He passed under Temple Bar, and entered the busy Strand, walking, as it happened—events always happen, and no one can say what that word really means—on the right hand pavement, facing westwards. Painfully and wearily walking, he came to the church where the pavement makes a détour, and hesitated for a moment whether to cross to the other side or go round the church, and decided, as the road was dirty, and his old boots thin and full of holes, to follow the pavement. “Circumstances over which we have no control”—these circumstances generally commence in the smallest, least noticeable trifles. It so happened—there it is again—will anyone explain why it so happened?—that as he reached the entrance to Holywell Street, he glanced up it, and saw for the first time that avenue of old books. The author’s instinct made him first pause, and then go up it—he was tired, but he must go and look. Dingy and dirty, but tempting to a man whose library had been obtained by wiring hares. He thought, with a sigh, how many more books he could have bought with his money had he known of the existence of this cheap mart, or had he had any access to it. Here was Bohn’s Plato—for which he had paid a hardly got thirty shillings—marked up at fifteen shillings, slightly soiled it was true, but what did that matter? Here was old Herodotus—Bohn’s—marked at eighteen-pence, the very book which had cost him three hares, including carriage. The margins were all scribbled over—odd faces and odder animals rudely sketched in pen and ink, evidently some schoolboy’s crib. But what did that matter, so long as the text was complete—he cared for nothing but the text. As he lingered and heard the bells chiming seven o’clock, his eye caught sight of a little book called “A Fortune for a Shilling.”

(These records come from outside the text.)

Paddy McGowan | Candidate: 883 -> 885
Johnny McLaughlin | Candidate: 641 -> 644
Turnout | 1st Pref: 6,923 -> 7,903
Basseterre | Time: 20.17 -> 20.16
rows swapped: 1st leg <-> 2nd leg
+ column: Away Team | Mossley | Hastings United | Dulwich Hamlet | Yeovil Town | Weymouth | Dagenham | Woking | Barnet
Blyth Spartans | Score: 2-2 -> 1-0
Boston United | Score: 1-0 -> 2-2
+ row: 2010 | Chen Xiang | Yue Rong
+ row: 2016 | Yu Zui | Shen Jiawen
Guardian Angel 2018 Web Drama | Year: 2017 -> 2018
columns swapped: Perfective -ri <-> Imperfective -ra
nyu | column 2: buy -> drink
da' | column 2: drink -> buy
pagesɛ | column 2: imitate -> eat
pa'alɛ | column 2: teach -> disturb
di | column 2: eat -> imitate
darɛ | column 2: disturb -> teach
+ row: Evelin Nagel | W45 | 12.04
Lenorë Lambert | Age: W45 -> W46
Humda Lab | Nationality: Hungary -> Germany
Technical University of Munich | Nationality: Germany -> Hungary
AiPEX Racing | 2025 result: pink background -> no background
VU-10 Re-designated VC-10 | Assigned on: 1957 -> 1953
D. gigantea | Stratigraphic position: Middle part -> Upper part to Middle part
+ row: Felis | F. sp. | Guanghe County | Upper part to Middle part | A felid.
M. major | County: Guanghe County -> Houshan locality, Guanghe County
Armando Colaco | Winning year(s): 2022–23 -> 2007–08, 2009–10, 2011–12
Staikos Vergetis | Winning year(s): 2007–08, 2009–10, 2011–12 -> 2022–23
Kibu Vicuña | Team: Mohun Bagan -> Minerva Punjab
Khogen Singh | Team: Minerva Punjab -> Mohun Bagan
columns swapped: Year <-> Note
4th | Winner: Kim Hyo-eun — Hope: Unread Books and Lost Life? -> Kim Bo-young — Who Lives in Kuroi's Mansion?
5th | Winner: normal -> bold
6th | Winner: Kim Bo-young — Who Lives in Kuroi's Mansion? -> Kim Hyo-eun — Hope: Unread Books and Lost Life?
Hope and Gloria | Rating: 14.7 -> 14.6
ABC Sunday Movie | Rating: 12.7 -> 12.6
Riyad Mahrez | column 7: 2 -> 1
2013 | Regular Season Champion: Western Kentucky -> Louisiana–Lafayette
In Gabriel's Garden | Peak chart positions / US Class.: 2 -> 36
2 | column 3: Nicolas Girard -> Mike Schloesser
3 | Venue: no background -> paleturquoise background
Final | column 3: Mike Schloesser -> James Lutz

It was a catching title; he remembered seeing it lying upon the itinerant bookseller’s stall in front of the Sternhold Hall. He looked at it, weighed it in his hand. He smiled sadly at his own folly. He had but fifteen pence in his pocket, and to think of throwing a whole shilling away upon such a lottery! It was absurd—childish; and yet the book fascinated him. The bookseller’s assistant came out, ostensibly to dust the books—really to see that none were pocketed. Aymer ran his eye down the pages of the book, feeling all the while as if he were cheating the bookseller of his money. The assistant said, “Only one shilling, sir; a chance for everybody, sir, in that book.” Aymer shut his eyes to his own folly, paid the money, and returned into the Strand with threepence left.


Chapter Six.

He repented his folly very speedily, for the landlady had advanced him half-a-crown two days before for some necessaries, and now asked him for the money.

Not all the hunger and thirst of downright destitution is so hard to bear to a proud spirit as the insults of a petty creditor. He could not taste his tea; the dry bread—he could not afford butter—stuck in his throat. If he had not spent that shilling, he might have paid a part at least of his debt.

He took up the book—the cause of his depression—and, still ashamed of himself, began to search it for any reference to his own name. In vain; Malet was not mentioned, there were no unclaimed legacies, no bank dividends accumulating, no estates without an owner waiting for him to take possession—it was an absolute blank. The shilling had been utterly wasted.

As he sat thinking over his position, the idea occurred to him to see what mention the book made of the great estate at Stirmingham.

There were pages upon pages devoted to Sibbolds and Baskettes, just as he expected. Aymer ran down the list, recalling, as he went, the scenes he had witnessed in the Sternhold Hall.

At the foot of one page was a short note in small type, and a name which caught his eye—“Bury Wick Church.” He read it—it stated that it was uncertain what had become of Arthur Sibbold, the heir by the entail, and that inquiries had failed to elucidate his fate. There was a statement, made on very little authority, that he had been buried in Bury Wick Church, co. B—, but researches there had revealed nothing. Either he had died a pauper, and had been interred without a tombstone, or else he had changed his name. It was this last sentence that in an instant threw a flood of light, as it were, into Aymer’s mind—changed his name.